Although these health care mandates are meant to expand health coverage, they would actually lead to less coverage overall. Higher premiums mean fewer consumers are able to afford coverage. The nonpartisan Congressional Budget Office estimates that every 1 percent increase in premiums due to mandated health benefits causes over 100,000 Americans to lose their employer-based health coverage.4 And mandated benefits prevent as many as one-fifth of all small businesses that do not offer health coverage from doing so.5

Conclusion. Instead of giving Washington’s bureaucrats more control over health care spending, that power should be returned to patients. Real reform doesn’t mean more mandates, but rather giving patients more freedom of choice. The best way to accomplish this goal is to make saving money for health expenses tax-free. We should also make it easier – not harder – for small businesses and Americans as individuals to afford health insurance. Americans don’t need Senator Kennedy’s bill of goods – Congress should reject his latest proposal to nationalize healthcare.

1David S. Broder, “Small Steps,” The Times-Picayune, April 28, 1996, p. B7.

2U. S. Congressional Budget Office, Cost Estimate of S. 6, Patients’ Bill of Rights Act of 1999 (as introduced), April 23, 1999, p. 3.

3For example, juries returned verdicts of $89.3 million and $120.2 million, respectively, in Fox v. Health Net in 1994 and this year in Goodrich v.

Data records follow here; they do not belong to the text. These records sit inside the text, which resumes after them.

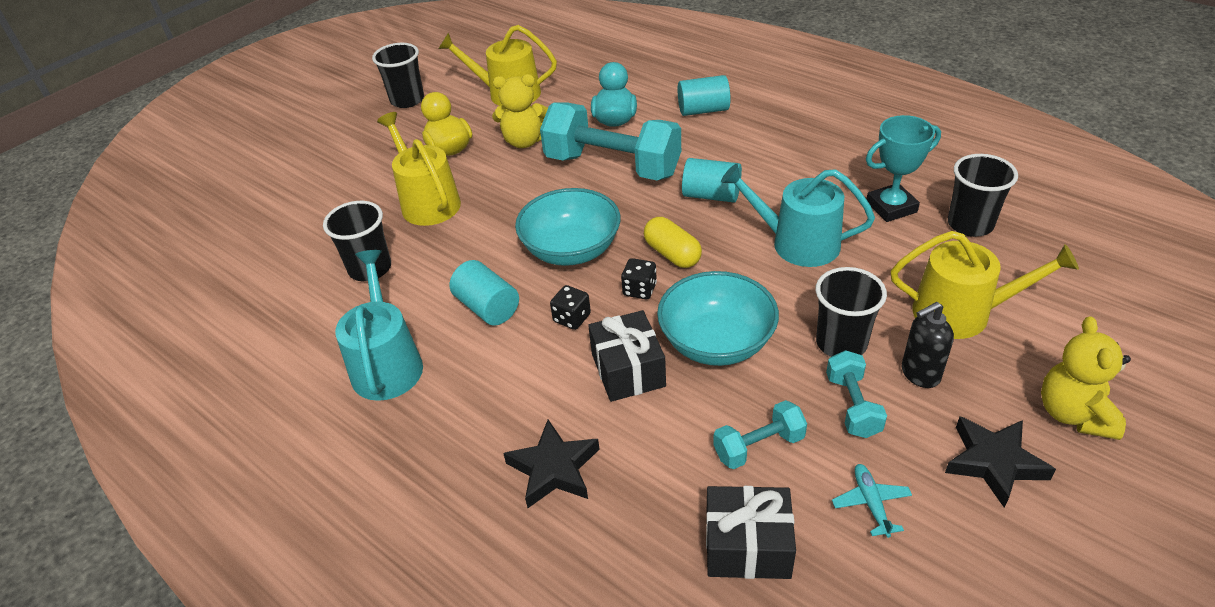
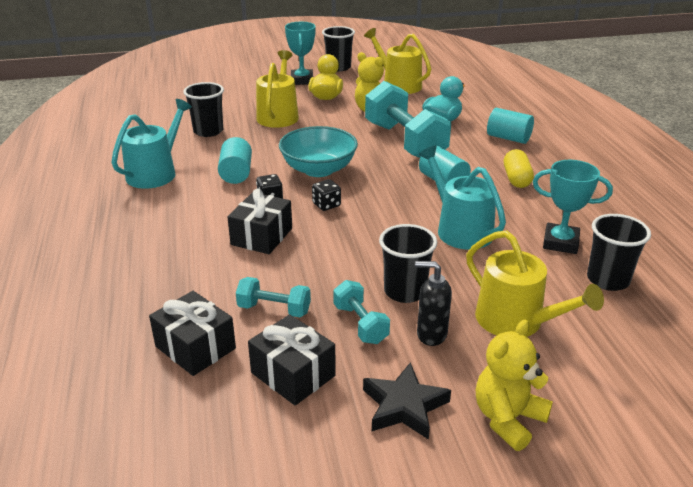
camera: 35 degrees right, 10 degrees down
black star [503,420,599,508] -> none
yellow capsule [644,217,702,268] -> yellow capsule moved to [504,149,534,188]
turquoise bowl [657,271,779,366] -> none
turquoise dumbbell [826,350,887,438] -> turquoise dumbbell turned 60 degrees counterclockwise [333,280,390,344]
turquoise plane [832,464,912,538] -> black gift [248,314,336,406]
none -> turquoise trophy [285,22,316,85]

Aetna U.S. Healthcare of California, Inc., which were lawsuits in state court against plans regulated by the state of California.

4U.S. Congressional Budget Office, CBO’s Estimates of the Impact on Employers of the Mental Health Parity Amendment in H.R. 3103, May 13, 1996, p. 2,4. This estimate understates this effect, for it does not include the individual market, where consumers face higher premiums and are more sensitive to price increases.

5See Jon R. Gabel and Gail A. Jensen, “The Price of State-Mandated Benefits,” Inquiry, Vol. 26 (1989), p. 426-428; and Gabel and Jensen, “State Mandated Benefits and the Small Firm’s Decision to Offer Insurance,” Journal of Regulatory Economics, 4:4 (December 1992), p. 396.